- [What is being asked]:
Your response should consist solely of the lines from the one containing "notepad: present [443,302,523,344]" through the final line of the entries, repeated exactly.

- [Data listing]:
++++++

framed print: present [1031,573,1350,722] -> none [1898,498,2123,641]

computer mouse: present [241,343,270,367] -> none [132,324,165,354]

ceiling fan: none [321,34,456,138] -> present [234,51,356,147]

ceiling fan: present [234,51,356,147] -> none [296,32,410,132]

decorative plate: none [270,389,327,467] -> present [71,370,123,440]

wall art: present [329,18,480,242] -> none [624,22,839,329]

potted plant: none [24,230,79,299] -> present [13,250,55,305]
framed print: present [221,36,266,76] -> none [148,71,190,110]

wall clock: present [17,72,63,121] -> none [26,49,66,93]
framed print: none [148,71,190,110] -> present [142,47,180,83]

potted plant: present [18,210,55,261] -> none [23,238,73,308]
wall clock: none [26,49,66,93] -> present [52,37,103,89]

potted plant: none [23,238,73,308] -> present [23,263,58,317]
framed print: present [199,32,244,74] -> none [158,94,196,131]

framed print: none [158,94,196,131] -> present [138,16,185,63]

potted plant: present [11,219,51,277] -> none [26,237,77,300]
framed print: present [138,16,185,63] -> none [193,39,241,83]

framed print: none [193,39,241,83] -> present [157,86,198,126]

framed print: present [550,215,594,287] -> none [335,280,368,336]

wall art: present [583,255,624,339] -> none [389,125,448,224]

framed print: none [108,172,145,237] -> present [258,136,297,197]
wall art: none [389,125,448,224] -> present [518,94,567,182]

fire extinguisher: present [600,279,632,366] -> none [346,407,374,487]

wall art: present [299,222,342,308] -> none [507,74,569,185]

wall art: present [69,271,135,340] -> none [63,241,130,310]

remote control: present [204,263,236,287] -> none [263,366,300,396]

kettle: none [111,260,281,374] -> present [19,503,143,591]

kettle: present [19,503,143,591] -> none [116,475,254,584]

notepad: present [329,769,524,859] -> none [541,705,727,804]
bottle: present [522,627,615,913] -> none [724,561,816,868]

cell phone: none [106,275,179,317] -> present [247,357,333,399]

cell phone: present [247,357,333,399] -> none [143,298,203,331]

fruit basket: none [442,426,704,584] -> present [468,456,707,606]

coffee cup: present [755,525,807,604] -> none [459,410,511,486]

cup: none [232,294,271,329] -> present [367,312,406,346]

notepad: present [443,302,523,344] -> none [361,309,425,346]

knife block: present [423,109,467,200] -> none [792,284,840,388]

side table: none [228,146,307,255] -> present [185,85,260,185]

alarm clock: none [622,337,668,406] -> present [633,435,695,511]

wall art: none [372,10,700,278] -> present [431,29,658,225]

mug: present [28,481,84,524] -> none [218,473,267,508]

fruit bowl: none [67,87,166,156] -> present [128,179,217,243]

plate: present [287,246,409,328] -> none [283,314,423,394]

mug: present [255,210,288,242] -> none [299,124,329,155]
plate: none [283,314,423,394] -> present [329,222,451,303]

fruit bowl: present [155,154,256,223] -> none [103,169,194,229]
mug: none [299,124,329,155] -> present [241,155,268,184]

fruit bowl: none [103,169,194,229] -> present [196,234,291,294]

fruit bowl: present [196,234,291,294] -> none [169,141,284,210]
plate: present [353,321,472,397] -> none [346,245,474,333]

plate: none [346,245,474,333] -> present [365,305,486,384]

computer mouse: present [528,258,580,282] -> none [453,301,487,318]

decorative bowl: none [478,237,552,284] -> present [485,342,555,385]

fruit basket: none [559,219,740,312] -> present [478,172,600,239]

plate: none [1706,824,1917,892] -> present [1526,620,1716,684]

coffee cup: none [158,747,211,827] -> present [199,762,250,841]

++++++

- [Task solution]:
notepad: present [443,302,523,344] -> none [361,309,425,346]

knife block: present [423,109,467,200] -> none [792,284,840,388]

side table: none [228,146,307,255] -> present [185,85,260,185]

alarm clock: none [622,337,668,406] -> present [633,435,695,511]

wall art: none [372,10,700,278] -> present [431,29,658,225]

mug: present [28,481,84,524] -> none [218,473,267,508]

fruit bowl: none [67,87,166,156] -> present [128,179,217,243]

plate: present [287,246,409,328] -> none [283,314,423,394]

mug: present [255,210,288,242] -> none [299,124,329,155]
plate: none [283,314,423,394] -> present [329,222,451,303]

fruit bowl: present [155,154,256,223] -> none [103,169,194,229]
mug: none [299,124,329,155] -> present [241,155,268,184]

fruit bowl: none [103,169,194,229] -> present [196,234,291,294]

fruit bowl: present [196,234,291,294] -> none [169,141,284,210]
plate: present [353,321,472,397] -> none [346,245,474,333]

plate: none [346,245,474,333] -> present [365,305,486,384]

computer mouse: present [528,258,580,282] -> none [453,301,487,318]

decorative bowl: none [478,237,552,284] -> present [485,342,555,385]

fruit basket: none [559,219,740,312] -> present [478,172,600,239]

plate: none [1706,824,1917,892] -> present [1526,620,1716,684]

coffee cup: none [158,747,211,827] -> present [199,762,250,841]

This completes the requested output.